Mesmo assim, enquanto líderes estaduais e locais se mobilizam para proibir ou restringir telefones nas escolas, Rich defende uma abordagem mais sutil. “Acho que deveríamos ensinar as crianças a usar essas ferramentas, assim como as ensinamos a usar o computador ou lápis e papel”, disse ele. “Se proibirmos os celulares nas escolas, não teremos tempo ou espaço para que as crianças aprendam a usar essas ferramentas poderosas de forma eficaz. Uma parte importante do uso eficaz delas é saber quando elas não são a melhor ferramenta para o trabalho e desligá-las.”
13 anos ou mais
Ao chegarem ao ensino médio, alguns jovens já possuem as habilidades socioemocionais necessárias para regular o próprio uso da tecnologia. Para aqueles que não as possuem, como os pacientes da clínica de Rich, o uso problemático da internet é quase universalmente um sintoma de uma condição de saúde mental subjacente ou neurodivergência, geralmente depressão, ansiedade social, autismo ou TDAH, disse ele. Ajudar os adolescentes a moderar o uso da internet tem mais a ver com dar-lhes ferramentas para lidar com esses desafios subjacentes.
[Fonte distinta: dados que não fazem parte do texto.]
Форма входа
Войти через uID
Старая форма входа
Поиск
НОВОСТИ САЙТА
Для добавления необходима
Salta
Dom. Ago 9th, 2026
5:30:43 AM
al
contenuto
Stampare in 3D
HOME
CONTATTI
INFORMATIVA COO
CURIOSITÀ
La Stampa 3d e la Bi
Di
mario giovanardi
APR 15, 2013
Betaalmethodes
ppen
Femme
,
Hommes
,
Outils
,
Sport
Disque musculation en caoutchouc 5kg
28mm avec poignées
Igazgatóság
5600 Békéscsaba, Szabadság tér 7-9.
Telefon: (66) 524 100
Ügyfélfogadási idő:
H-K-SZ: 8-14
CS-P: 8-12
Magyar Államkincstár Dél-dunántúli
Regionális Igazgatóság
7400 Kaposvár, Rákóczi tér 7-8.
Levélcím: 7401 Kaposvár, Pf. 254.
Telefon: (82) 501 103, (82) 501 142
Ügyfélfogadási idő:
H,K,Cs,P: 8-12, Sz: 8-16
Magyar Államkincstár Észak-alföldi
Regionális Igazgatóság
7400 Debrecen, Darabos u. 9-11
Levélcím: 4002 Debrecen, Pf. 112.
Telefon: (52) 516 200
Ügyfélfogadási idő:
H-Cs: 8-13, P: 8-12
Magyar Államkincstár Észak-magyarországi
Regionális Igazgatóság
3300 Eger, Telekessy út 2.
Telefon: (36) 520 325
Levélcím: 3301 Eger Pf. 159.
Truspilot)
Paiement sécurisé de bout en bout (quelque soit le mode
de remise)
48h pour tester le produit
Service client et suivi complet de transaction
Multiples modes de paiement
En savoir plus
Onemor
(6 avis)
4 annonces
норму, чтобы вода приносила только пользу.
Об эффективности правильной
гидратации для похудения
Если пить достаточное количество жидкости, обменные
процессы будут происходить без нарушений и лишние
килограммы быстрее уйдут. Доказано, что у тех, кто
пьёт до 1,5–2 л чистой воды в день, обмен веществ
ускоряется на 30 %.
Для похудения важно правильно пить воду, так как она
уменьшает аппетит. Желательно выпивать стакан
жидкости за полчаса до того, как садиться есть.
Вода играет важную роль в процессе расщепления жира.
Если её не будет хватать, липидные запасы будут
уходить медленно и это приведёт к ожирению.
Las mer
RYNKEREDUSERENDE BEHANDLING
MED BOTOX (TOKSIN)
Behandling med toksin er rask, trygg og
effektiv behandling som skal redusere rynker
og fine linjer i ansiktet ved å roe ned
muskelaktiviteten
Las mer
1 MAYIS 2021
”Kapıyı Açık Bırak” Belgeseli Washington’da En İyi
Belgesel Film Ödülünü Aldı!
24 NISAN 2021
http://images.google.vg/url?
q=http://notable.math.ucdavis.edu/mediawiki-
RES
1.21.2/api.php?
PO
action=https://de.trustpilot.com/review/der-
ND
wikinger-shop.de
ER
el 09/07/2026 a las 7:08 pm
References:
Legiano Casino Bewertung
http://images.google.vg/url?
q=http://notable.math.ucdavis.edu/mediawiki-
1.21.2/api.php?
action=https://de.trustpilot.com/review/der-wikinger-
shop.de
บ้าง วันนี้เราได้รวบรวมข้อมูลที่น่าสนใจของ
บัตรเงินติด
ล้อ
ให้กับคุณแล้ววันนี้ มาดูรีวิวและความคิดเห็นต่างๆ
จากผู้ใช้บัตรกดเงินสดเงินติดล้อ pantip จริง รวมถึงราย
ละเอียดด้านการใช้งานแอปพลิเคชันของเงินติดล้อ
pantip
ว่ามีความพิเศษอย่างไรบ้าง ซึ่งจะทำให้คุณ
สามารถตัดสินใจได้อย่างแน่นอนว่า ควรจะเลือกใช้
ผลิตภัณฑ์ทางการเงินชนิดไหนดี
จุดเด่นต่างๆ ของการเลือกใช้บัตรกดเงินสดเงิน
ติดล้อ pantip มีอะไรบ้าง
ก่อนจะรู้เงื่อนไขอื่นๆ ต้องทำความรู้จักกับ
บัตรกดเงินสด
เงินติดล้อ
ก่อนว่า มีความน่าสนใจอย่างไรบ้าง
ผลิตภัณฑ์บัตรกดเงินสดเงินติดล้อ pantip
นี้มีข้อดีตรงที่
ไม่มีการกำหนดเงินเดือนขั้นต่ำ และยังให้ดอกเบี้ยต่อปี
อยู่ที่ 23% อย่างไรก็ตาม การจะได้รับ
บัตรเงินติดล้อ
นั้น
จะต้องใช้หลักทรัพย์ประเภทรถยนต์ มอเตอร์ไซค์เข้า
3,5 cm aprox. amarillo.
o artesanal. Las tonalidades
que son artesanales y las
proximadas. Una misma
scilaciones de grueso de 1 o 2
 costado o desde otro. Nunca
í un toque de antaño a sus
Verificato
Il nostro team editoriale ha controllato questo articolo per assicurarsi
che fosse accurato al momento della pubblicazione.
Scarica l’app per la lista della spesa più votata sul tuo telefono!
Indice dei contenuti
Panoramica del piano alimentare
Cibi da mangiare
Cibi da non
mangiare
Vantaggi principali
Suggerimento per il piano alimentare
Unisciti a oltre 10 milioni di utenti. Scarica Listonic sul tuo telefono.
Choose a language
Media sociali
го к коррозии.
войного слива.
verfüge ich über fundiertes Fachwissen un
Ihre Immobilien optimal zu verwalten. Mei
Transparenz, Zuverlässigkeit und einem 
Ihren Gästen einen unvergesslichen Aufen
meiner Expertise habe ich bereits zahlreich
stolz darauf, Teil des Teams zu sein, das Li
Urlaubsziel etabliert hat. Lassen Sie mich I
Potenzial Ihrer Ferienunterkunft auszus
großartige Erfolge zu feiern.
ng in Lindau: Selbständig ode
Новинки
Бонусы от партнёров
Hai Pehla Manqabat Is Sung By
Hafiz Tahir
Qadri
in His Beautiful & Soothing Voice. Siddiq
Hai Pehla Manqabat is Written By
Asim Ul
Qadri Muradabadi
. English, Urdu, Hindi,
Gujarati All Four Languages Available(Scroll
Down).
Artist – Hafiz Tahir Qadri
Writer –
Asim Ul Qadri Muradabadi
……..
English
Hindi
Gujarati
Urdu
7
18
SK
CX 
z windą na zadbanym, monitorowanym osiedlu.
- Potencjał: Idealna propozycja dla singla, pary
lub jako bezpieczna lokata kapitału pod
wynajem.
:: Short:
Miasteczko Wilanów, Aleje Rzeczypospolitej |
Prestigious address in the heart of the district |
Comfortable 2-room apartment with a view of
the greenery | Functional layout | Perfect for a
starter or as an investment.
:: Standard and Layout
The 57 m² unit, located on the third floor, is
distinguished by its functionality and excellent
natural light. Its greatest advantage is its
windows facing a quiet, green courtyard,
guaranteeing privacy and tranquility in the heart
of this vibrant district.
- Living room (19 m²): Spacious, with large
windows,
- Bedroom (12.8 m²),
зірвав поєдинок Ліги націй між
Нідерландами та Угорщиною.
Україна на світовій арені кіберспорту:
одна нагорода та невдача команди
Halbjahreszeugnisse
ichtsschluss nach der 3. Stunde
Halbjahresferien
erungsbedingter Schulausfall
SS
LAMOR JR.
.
54% dos adolescentes de 13 a 17 anos dizem que visitam o YouTube “quase constantemente” ou “várias vezes ao dia” — Pew Research Center. Rich, no entanto, alertou contra a ideia de que o uso problemático da internet seja considerado um vício. “O objetivo terapêutico do vício é a abstinência”, disse ele. “A internet é um recurso necessário. Precisamos dela para aprender, ensinar, comunicar, conectar.” O uso indevido “é motivado por fatores psicológicos, não fisiológicos”, disse ele.
“Vemos a melhor analogia com o transtorno da compulsão alimentar periódica, que é o transtorno alimentar mais prevalente. Trata-se do uso de um recurso necessário — a comida —, mas por razões psicológicas, tentando preencher esse vazio interior. Nosso objetivo com o transtorno da compulsão alimentar periódica e com o uso problemático de mídia interativa é a autorregulação, a capacidade de usar essa ferramenta de maneiras eficazes e produtivas.”
Rich está otimista quanto ao futuro das crianças. Sua receita: acostumar-se ao tédio. Isso também vale para os adultos. “Somos tão avessos ao tédio que não conseguimos entrar no elevador sem pegar nossos celulares”, disse ele. Ele recomenda que, em qualquer idade, os pais modelem hábitos saudáveis de uso da mídia, incentivem atividades fora das telas e tenham conversas constantes sobre como criticar o que as crianças veem nas telas. “No fim das contas, não importa se estamos falando de televisão, smartphones ou da Geração IA, nosso objetivo é ajudar as crianças a serem pensadores críticos, a serem alfabetizadas digitalmente no que recebem e também no que criam e publicam.”